Savez-vous qu’un choix « à la baisse » peut gravement impacter votre carrière ? En fait, il peut bloquer votre mobilité. Votre carrière stagne, elle ne connaît pas l’ascension que vous êtes censée avoir. Ce serait dommage de finir comme un gamer professionnel qui galère à passer au niveau 3 d’un jeu vidéo, non ? Car ce n’est pas bon ni pour vous, ni bon pour l’entreprise. Les employeurs ont besoin d’avoir les bonnes compétences (travailleurs) aux bons endroits (emplois) et surtout, de pouvoir se projeter. N’oubliez pas que certains préféreront recruter un·e inconnu·e à un poste à responsabilité plutôt que quelqu’un qui est resté·e plusieurs années à un poste juste en-deçà de ses compétences, surtout s’il·elle méritait mieux depuis le début.
Erreur n°3 : S’embarquer dans la précarité sur le long terme
« Pas grave, je pourrais toujours démissionner et sauter sur un autre emploi ! » J’ai alors commencé à croire que Sophie aimait l’acrobatie. Je n’ai jamais sauté d’une relation à une autre, au travail comme on le fait en amour. Enfin non, je ne suis pas honnête, c’est vrai que je suis passée de CDD en CDD à une période de ma vie. Le CDI ne venant pas toquer à ma porte, je me suis réfugiée dans des relations éphémères de 6 mois. Certaines m’enrichissaient, d’autres me saoulaient tellement que j’espérais, chaque dimanche soir, tomber malade pour ne pas me pointer le lendemain matin. Triste, non ? Mais depuis, j’ai dit stop.

Exercices proposés:
1 - Relevez toutes les phrases interrogatives du texte sur les erreurs de carrière.
2 - Poursuivez le texte sur les erreurs de carrière à partir de sa dernière phrase.
Les lignes qui suivent ne jouent aucun rôle dans ce travail.

Textes sources de documents mis en forme:
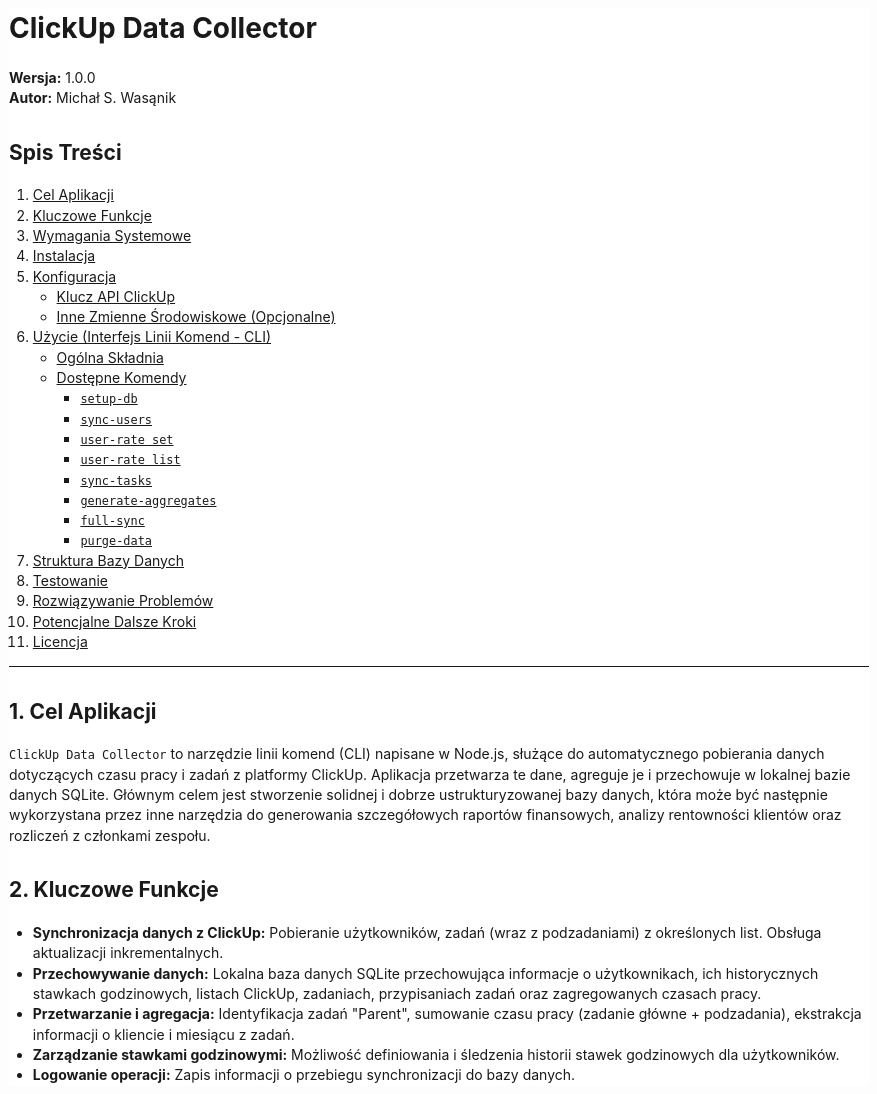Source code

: # ClickUp Data Collector

**Wersja:** 1.0.0  
**Autor:** Michał S. Wasąnik

## Spis Treści
1. [Cel Aplikacji](#1-cel-aplikacji)
2. [Kluczowe Funkcje](#2-kluczowe-funkcje)
3. [Wymagania Systemowe](#3-wymagania-systemowe)
4. [Instalacja](#4-instalacja)
5. [Konfiguracja](#5-konfiguracja)
    * [Klucz API ClickUp](#klucz-api-clickup)
    * [Inne Zmienne Środowiskowe (Opcjonalne)](#inne-zmienne-środowiskowe-opcjonalne)
6. [Użycie (Interfejs Linii Komend - CLI)](#6-użycie-interfejs-linii-komend---cli)
    * [Ogólna Składnia](#ogólna-składnia)
    * [Dostępne Komendy](#dostępne-komendy)
        * [`setup-db`](#komenda-setup-db)
        * [`sync-users`](#komenda-sync-users)
        * [`user-rate set`](#komenda-user-rate-set)
        * [`user-rate list`](#komenda-user-rate-list)
        * [`sync-tasks`](#komenda-sync-tasks)
        * [`generate-aggregates`](#komenda-generate-aggregates)
        * [`full-sync`](#komenda-full-sync)
        * [`purge-data`](#komenda-purge-data)
7. [Struktura Bazy Danych](#7-struktura-bazy-danych)
8. [Testowanie](#8-testowanie)
9. [Rozwiązywanie Problemów](#9-rozwiązywanie-problemów)
10. [Potencjalne Dalsze Kroki](#10-potencjalne-dalsze-kroki)
11. [Licencja](#11-licencja)

---

## 1. Cel Aplikacji

`ClickUp Data Collector` to narzędzie linii komend (CLI) napisane w Node.js, służące do automatycznego pobierania danych dotyczących czasu pracy i zadań z platformy ClickUp. Aplikacja przetwarza te dane, agreguje je i przechowuje w lokalnej bazie danych SQLite. Głównym celem jest stworzenie solidnej i dobrze ustrukturyzowanej bazy danych, która może być następnie wykorzystana przez inne narzędzia do generowania szczegółowych raportów finansowych, analizy rentowności klientów oraz rozliczeń z członkami zespołu.

## 2. Kluczowe Funkcje

- **Synchronizacja danych z ClickUp:** Pobieranie użytkowników, zadań (wraz z podzadaniami) z określonych list. Obsługa aktualizacji inkrementalnych.
- **Przechowywanie danych:** Lokalna baza danych SQLite przechowująca informacje o użytkownikach, ich historycznych stawkach godzinowych, listach ClickUp, zadaniach, przypisaniach zadań oraz zagregowanych czasach pracy.
- **Przetwarzanie i agregacja:** Identyfikacja zadań "Parent", sumowanie czasu pracy (zadanie główne + podzadania), ekstrakcja informacji o kliencie i miesiącu z zadań.
- **Zarządzanie stawkami godzinowymi:** Możliwość definiowania i śledzenia historii stawek godzinowych dla użytkowników.
- **Logowanie operacji:** Zapis informacji o przebiegu synchronizacji do bazy danych.
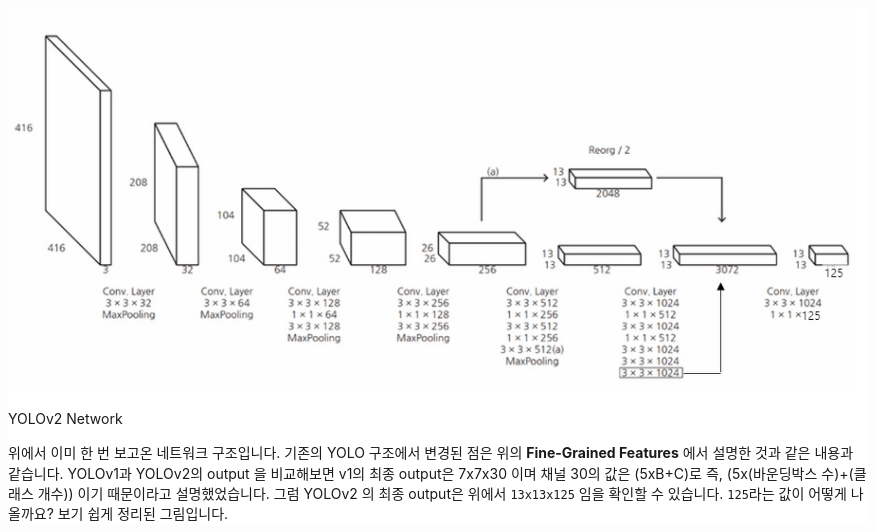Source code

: ![Untitled%207](/assets/images/posts/2021-07-01-You-Only-Look-Once.-YOLO/Untitled%207.png)

YOLOv2 Network

위에서 이미 한 번 보고온 네트워크 구조입니다. 기존의 YOLO 구조에서 변경된 점은 위의 **Fine-Grained Features** 에서 설명한 것과 같은 내용과 같습니다. YOLOv1과 YOLOv2의 output 을 비교해보면 v1의 최종 output은 7x7x30 이며 채널 30의 값은 (5xB+C)로 즉, (5x(바운딩박스 수)+(클래스 개수)) 이기 때문이라고 설명했었습니다. 그럼 YOLOv2 의 최종 output은 위에서 `13x13x125` 임을 확인할 수 있습니다. `125`라는 값이 어떻게 나올까요? 보기 쉽게 정리된 그림입니다.
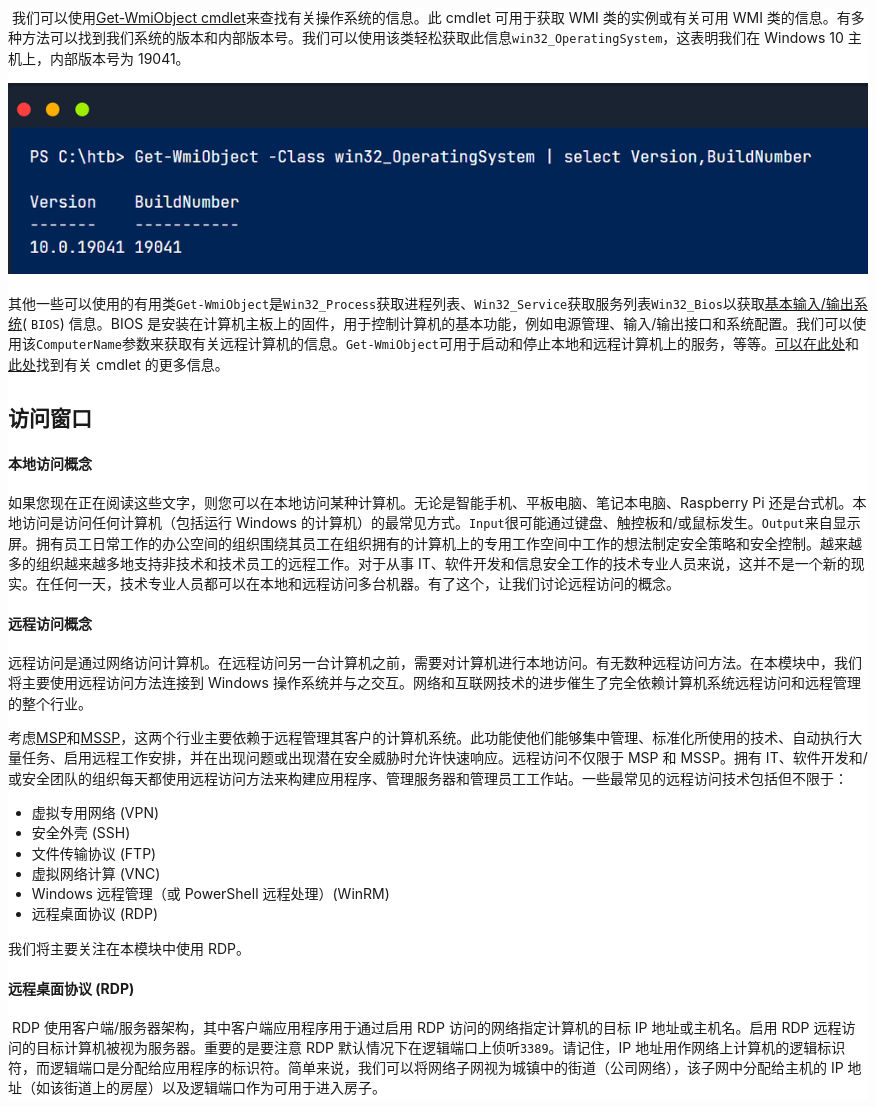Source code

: ​	我们可以使用[Get-WmiObject ](https://docs.microsoft.com/en-us/powershell/module/microsoft.powershell.management/get-wmiobject?view=powershell-5.1)[cmdlet](https://docs.microsoft.com/en-us/powershell/scripting/developer/cmdlet/cmdlet-overview?view=powershell-7)来查找有关操作系统的信息。此 cmdlet 可用于获取 WMI 类的实例或有关可用 WMI 类的信息。有多种方法可以找到我们系统的版本和内部版本号。我们可以使用该类轻松获取此信息`win32_OperatingSystem`，这表明我们在 Windows 10 主机上，内部版本号为 19041。

![](windows基础知识\1.png)

​	其他一些可以使用的有用类`Get-WmiObject`是`Win32_Process`获取进程列表、`Win32_Service`获取服务列表`Win32_Bios`以获取[基本输入/输出系统](https://en.wikipedia.org/wiki/BIOS)( `BIOS`) 信息。BIOS 是安装在计算机主板上的固件，用于控制计算机的基本功能，例如电源管理、输入/输出接口和系统配置。我们可以使用该`ComputerName`参数来获取有关远程计算机的信息。`Get-WmiObject`可用于启动和停止本地和远程计算机上的服务，等等。[可以在此处](https://ss64.com/ps/get-wmiobject.html)和[此处](https://adamtheautomator.com/get-wmiobject/)找到有关 cmdlet 的更多信息。

## 访问窗口

#### 本地访问概念

如果您现在正在阅读这些文字，则您可以在本地访问某种计算机。无论是智能手机、平板电脑、笔记本电脑、Raspberry Pi 还是台式机。本地访问是访问任何计算机（包括运行 Windows 的计算机）的最常见方式。`Input`很可能通过键盘、触控板和/或鼠标发生。`Output`来自显示屏。拥有员工日常工作的办公空间的组织围绕其员工在组织拥有的计算机上的专用工作空间中工作的想法制定安全策略和安全控制。越来越多的组织越来越多地支持非技术和技术员工的远程工作。对于从事 IT、软件开发和信息安全工作的技术专业人员来说，这并不是一个新的现实。在任何一天，技术专业人员都可以在本地和远程访问多台机器。有了这个，让我们讨论远程访问的概念。

#### 远程访问概念

远程访问是通过网络访问计算机。在远程访问另一台计算机之前，需要对计算机进行本地访问。有无数种远程访问方法。在本模块中，我们将主要使用远程访问方法连接到 Windows 操作系统并与之交互。网络和互联网技术的进步催生了完全依赖计算机系统远程访问和远程管理的整个行业。

考虑[MSP](https://www.techtarget.com/searchitchannel/definition/managed-service-provider)和[MSSP](https://www.gartner.com/en/information-technology/glossary/mssp-managed-security-service-provider)，这两个行业主要依赖于远程管理其客户的计算机系统。此功能使他们能够集中管理、标准化所使用的技术、自动执行大量任务、启用远程工作安排，并在出现问题或出现潜在安全威胁时允许快速响应。远程访问不仅限于 MSP 和 MSSP。拥有 IT、软件开发和/或安全团队的组织每天都使用远程访问方法来构建应用程序、管理服务器和管理员工工作站。一些最常见的远程访问技术包括但不限于：

- 虚拟专用网络 (VPN)
- 安全外壳 (SSH)
- 文件传输协议 (FTP)
- 虚拟网络计算 (VNC)
- Windows 远程管理（或 PowerShell 远程处理）(WinRM)
- 远程桌面协议 (RDP)

我们将主要关注在本模块中使用 RDP。

#### 远程桌面协议 (RDP)

​	RDP 使用客户端/服务器架构，其中客户端应用程序用于通过启用 RDP 访问的网络指定计算机的目标 IP 地址或主机名。启用 RDP 远程访问的目标计算机被视为服务器。重要的是要注意 RDP 默认情况下在逻辑端口上侦听`3389`。请记住，IP 地址用作网络上计算机的逻辑标识符，而逻辑端口是分配给应用程序的标识符。简单来说，我们可以将网络子网视为城镇中的街道（公司网络），该子网中分配给主机的 IP 地址（如该街道上的房屋）以及逻辑端口作为可用于进入房子。
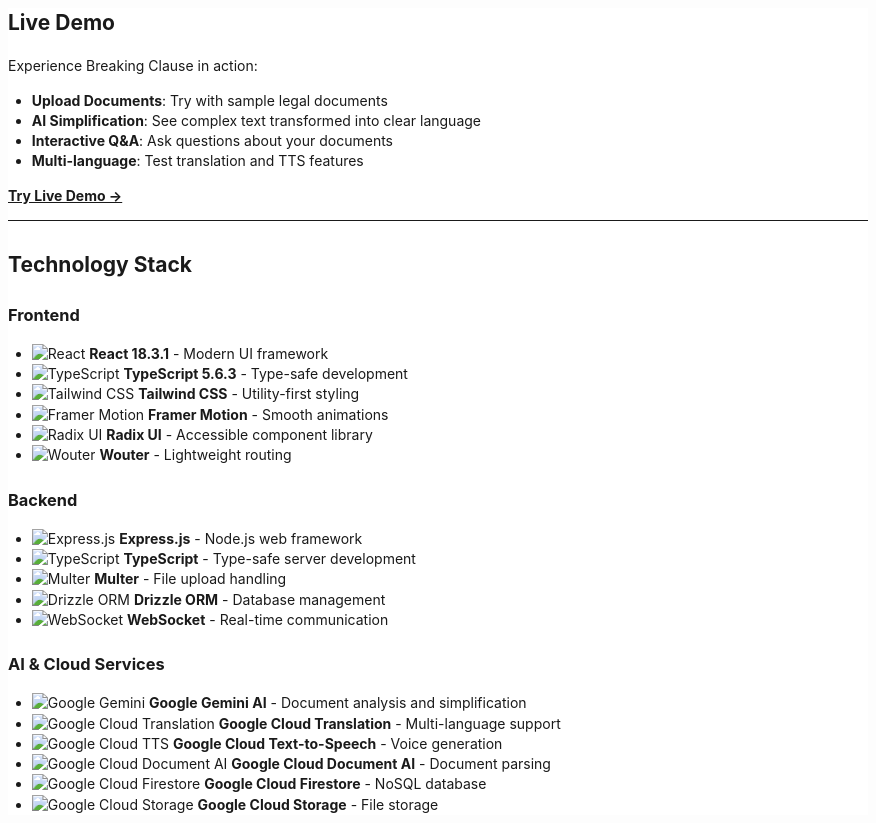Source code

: ## Live Demo

Experience Breaking Clause in action:

- **Upload Documents**: Try with sample legal documents
- **AI Simplification**: See complex text transformed into clear language
- **Interactive Q&A**: Ask questions about your documents
- **Multi-language**: Test translation and TTS features

[**Try Live Demo →**](https://your-demo-url.com)

---

## Technology Stack

### **Frontend**

- ![React](https://img.shields.io/badge/React-18.3.1-61DAFB?logo=react&logoColor=white) **React 18.3.1** - Modern UI framework
- ![TypeScript](https://img.shields.io/badge/TypeScript-5.6.3-3178C6?logo=typescript&logoColor=white) **TypeScript 5.6.3** - Type-safe development
- ![Tailwind CSS](https://img.shields.io/badge/Tailwind_CSS-38B2AC?logo=tailwind-css&logoColor=white) **Tailwind CSS** - Utility-first styling
- ![Framer Motion](https://img.shields.io/badge/Framer_Motion-0055FF?logo=framer&logoColor=white) **Framer Motion** - Smooth animations
- ![Radix UI](https://img.shields.io/badge/Radix_UI-161618?logo=radix-ui&logoColor=white) **Radix UI** - Accessible component library
- ![Wouter](https://img.shields.io/badge/Wouter-4A90E2?logo=javascript&logoColor=white) **Wouter** - Lightweight routing

### **Backend**

- ![Express.js](https://img.shields.io/badge/Express.js-000000?logo=express&logoColor=white) **Express.js** - Node.js web framework
- ![TypeScript](https://img.shields.io/badge/TypeScript-3178C6?logo=typescript&logoColor=white) **TypeScript** - Type-safe server development
- ![Multer](https://img.shields.io/badge/Multer-FF6B6B?logo=node.js&logoColor=white) **Multer** - File upload handling
- ![Drizzle ORM](https://img.shields.io/badge/Drizzle_ORM-FF6B6B?logo=node.js&logoColor=white) **Drizzle ORM** - Database management
- ![WebSocket](https://img.shields.io/badge/WebSocket-010101?logo=socket.io&logoColor=white) **WebSocket** - Real-time communication

### **AI & Cloud Services**

- ![Google Gemini](https://img.shields.io/badge/Google_Gemini-4285F4?logo=google&logoColor=white) **Google Gemini AI** - Document analysis and simplification
- ![Google Cloud Translation](https://img.shields.io/badge/Google_Cloud_Translation-4285F4?logo=google-cloud&logoColor=white) **Google Cloud Translation** - Multi-language support
- ![Google Cloud TTS](https://img.shields.io/badge/Google_Cloud_TTS-4285F4?logo=google-cloud&logoColor=white) **Google Cloud Text-to-Speech** - Voice generation
- ![Google Cloud Document AI](https://img.shields.io/badge/Google_Cloud_Document_AI-4285F4?logo=google-cloud&logoColor=white) **Google Cloud Document AI** - Document parsing
- ![Google Cloud Firestore](https://img.shields.io/badge/Google_Cloud_Firestore-4285F4?logo=google-cloud&logoColor=white) **Google Cloud Firestore** - NoSQL database
- ![Google Cloud Storage](https://img.shields.io/badge/Google_Cloud_Storage-4285F4?logo=google-cloud&logoColor=white) **Google Cloud Storage** - File storage
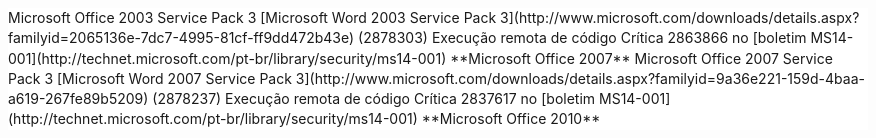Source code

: </td>
</tr>
<tr>
<td style="border:1px solid black;">
Microsoft Office 2003 Service Pack 3

</td>
<td style="border:1px solid black;">
[Microsoft Word 2003 Service Pack 3](http://www.microsoft.com/downloads/details.aspx?familyid=2065136e-7dc7-4995-81cf-ff9dd472b43e)  
(2878303)

</td>
<td style="border:1px solid black;">
Execução remota de código

</td>
<td style="border:1px solid black;">
Crítica

</td>
<td style="border:1px solid black;">
2863866 no [boletim MS14-001](http://technet.microsoft.com/pt-br/library/security/ms14-001)

</td>
</tr>
<tr>
<td style="border:1px solid black;" colspan="5">
**Microsoft Office 2007**

</td>
</tr>
<tr>
<td style="border:1px solid black;">
Microsoft Office 2007 Service Pack 3

</td>
<td style="border:1px solid black;">
[Microsoft Word 2007 Service Pack 3](http://www.microsoft.com/downloads/details.aspx?familyid=9a36e221-159d-4baa-a619-267fe89b5209)  
(2878237)

</td>
<td style="border:1px solid black;">
Execução remota de código

</td>
<td style="border:1px solid black;">
Crítica

</td>
<td style="border:1px solid black;">
2837617 no [boletim MS14-001](http://technet.microsoft.com/pt-br/library/security/ms14-001)

</td>
</tr>
<tr>
<td style="border:1px solid black;" colspan="5">
**Microsoft Office 2010**
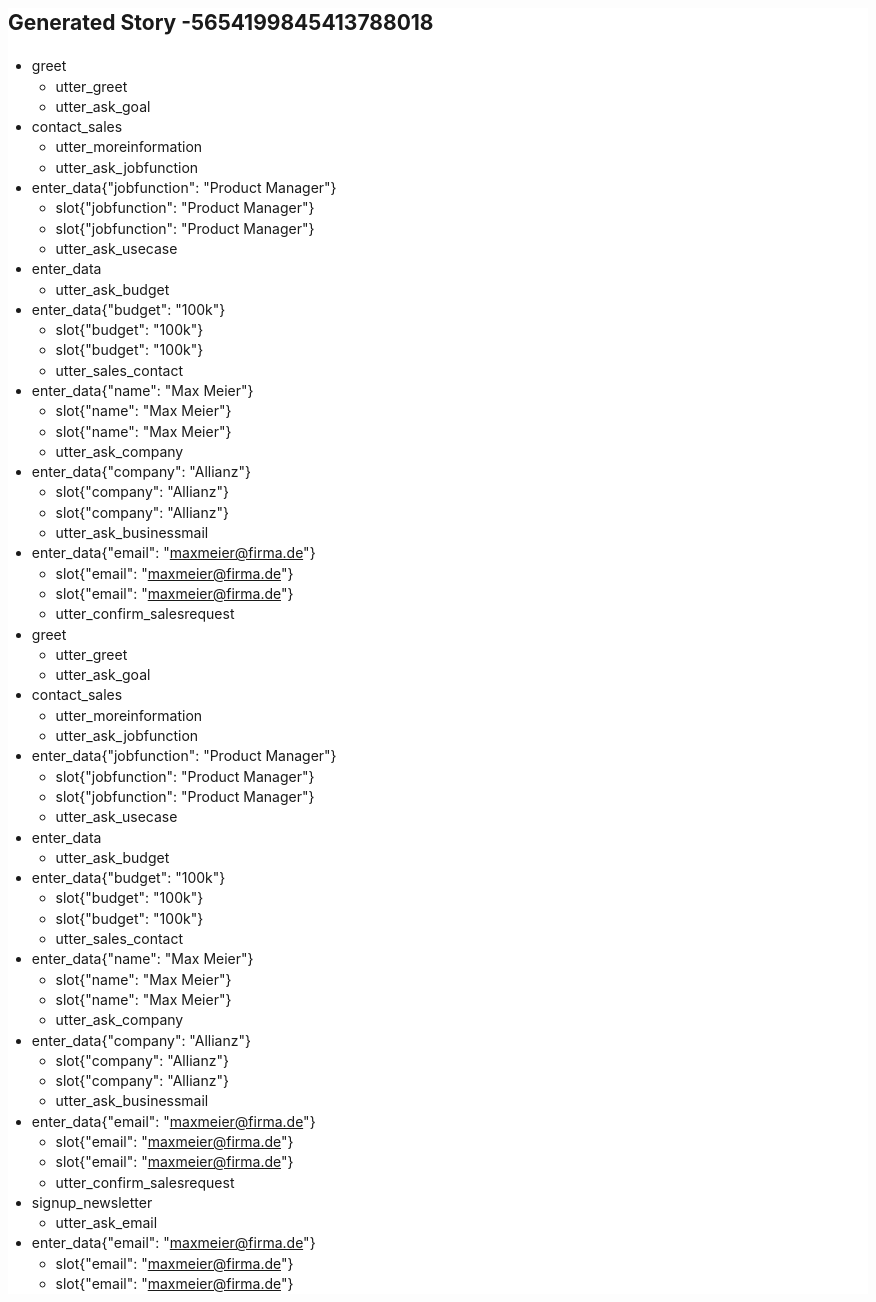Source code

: ## Generated Story -5654199845413788018
* greet
    - utter_greet
    - utter_ask_goal
* contact_sales
    - utter_moreinformation
    - utter_ask_jobfunction
* enter_data{"jobfunction": "Product Manager"}
    - slot{"jobfunction": "Product Manager"}
    - slot{"jobfunction": "Product Manager"}
    - utter_ask_usecase
* enter_data
    - utter_ask_budget
* enter_data{"budget": "100k"}
    - slot{"budget": "100k"}
    - slot{"budget": "100k"}
    - utter_sales_contact
* enter_data{"name": "Max Meier"}
    - slot{"name": "Max Meier"}
    - slot{"name": "Max Meier"}
    - utter_ask_company
* enter_data{"company": "Allianz"}
    - slot{"company": "Allianz"}
    - slot{"company": "Allianz"}
    - utter_ask_businessmail
* enter_data{"email": "maxmeier@firma.de"}
    - slot{"email": "maxmeier@firma.de"}
    - slot{"email": "maxmeier@firma.de"}
    - utter_confirm_salesrequest
* greet
    - utter_greet
    - utter_ask_goal
* contact_sales
    - utter_moreinformation
    - utter_ask_jobfunction
* enter_data{"jobfunction": "Product Manager"}
    - slot{"jobfunction": "Product Manager"}
    - slot{"jobfunction": "Product Manager"}
    - utter_ask_usecase
* enter_data
    - utter_ask_budget
* enter_data{"budget": "100k"}
    - slot{"budget": "100k"}
    - slot{"budget": "100k"}
    - utter_sales_contact
* enter_data{"name": "Max Meier"}
    - slot{"name": "Max Meier"}
    - slot{"name": "Max Meier"}
    - utter_ask_company
* enter_data{"company": "Allianz"}
    - slot{"company": "Allianz"}
    - slot{"company": "Allianz"}
    - utter_ask_businessmail
* enter_data{"email": "maxmeier@firma.de"}
    - slot{"email": "maxmeier@firma.de"}
    - slot{"email": "maxmeier@firma.de"}
    - utter_confirm_salesrequest
* signup_newsletter
    - utter_ask_email
* enter_data{"email": "maxmeier@firma.de"}
    - slot{"email": "maxmeier@firma.de"}
    - slot{"email": "maxmeier@firma.de"}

Réponses successives:
1 -
- Savez-vous qu'un choix « à la baisse » peut gravement impacter votre carrière ?
- Ce serait dommage de finir comme un gamer professionnel qui galère à passer au niveau 3 d'un jeu vidéo, non ?
- Triste, non ?

2 -
Beaucoup de salariés restent là où ils sont, faute de trouver mieux : coincés dans un job qu’ils n’aiment pas, ils encaissent. Et c’est tout à leur honneur ! Mais c’est loin de faire leur bonheur. Ça me rappelle une autre chercheuse d’emploi BAC+5 qui a accepté un CDD qui était loin de la faire rêver « juste pour quelques mois ». 3 ans après, elle enchaîne encore les jobs en CDD : ok le salaire tombe, mais la stabilité et l’épanouissement ne sont pas toujours au rendez-vous…
C’est un fait, la peur d’être solo peut facilement nous embarquer dans la précarité, vers plus de CDD, de missions courtes, d’intérim, de temps partiel. Selon l’Enquête Emploi, chômage, revenus du travail de l’INSEE et de la DARES, c’est près d’1,5 million de travailleurs qui faisaient des allers-retours incessants entre l’emploi et le chômage en 2020. Si c’est un choix mûrement réfléchi pour certains, ce n’est pas le cas de la grande majorité, qui aspirent à une vie plus stable.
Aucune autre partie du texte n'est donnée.